Calculate $2^{48} \equiv x \mod 140$

Question

I've calculated the following equation and I've got this:

Does there exist an easier solution?

Answer 1

It seems that you have obtained the exponent as $48=\varphi(140)$.

We could use Euler's theorem in combination with Chinese remainder theorem.

Namely we have $$2^{\varphi(35)}\equiv 1 \pmod{35}$$ by Fermat's theorem. Consequently, we also have $2^{\varphi(140)}\equiv 1 \pmod{35}$. It is clear that $4\mid 2^{48}$, hence $2^{\varphi{140}}\equiv 0 \pmod4$.

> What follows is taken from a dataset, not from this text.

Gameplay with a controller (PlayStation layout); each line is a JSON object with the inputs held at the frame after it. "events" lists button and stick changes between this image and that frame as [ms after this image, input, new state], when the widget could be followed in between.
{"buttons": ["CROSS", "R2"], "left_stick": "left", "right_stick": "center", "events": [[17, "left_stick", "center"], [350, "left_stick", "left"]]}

The system of congruences \begin{align*} 2^{\varphi(140)}&\equiv 1 \pmod{35}\\ 2^{\varphi(140)}&\equiv 0 \pmod{4} \end{align*} has a unique solution modulo $4\cdot 35=140$. It is not difficult to find that it is $$2^{\varphi(140)}\equiv 36 \pmod{140},$$ since we only have four possibilities $1$, $36$, $71$ and $106$ fulfilling the first congruence.

Answer 2

$2^{48} = (2^8)^6 = 256^6 \equiv(-24)^6 = 576^3 \equiv 16^3 = 4096 \equiv 36 \pmod {140}$

Answer 3

$2^{48} \equiv 0 \bmod 4$

$2^{48} = (2^2)^{24} \equiv (-1)^{24} \equiv 1 \bmod 5$

$2^{48} = (2^3)^{16} \equiv (1)^{24} \equiv 1 \bmod 7$

So $2^{48} \bmod 140$ must be a multiple of $4$ of the form $1+35k$. We get $36$ for $k=1$.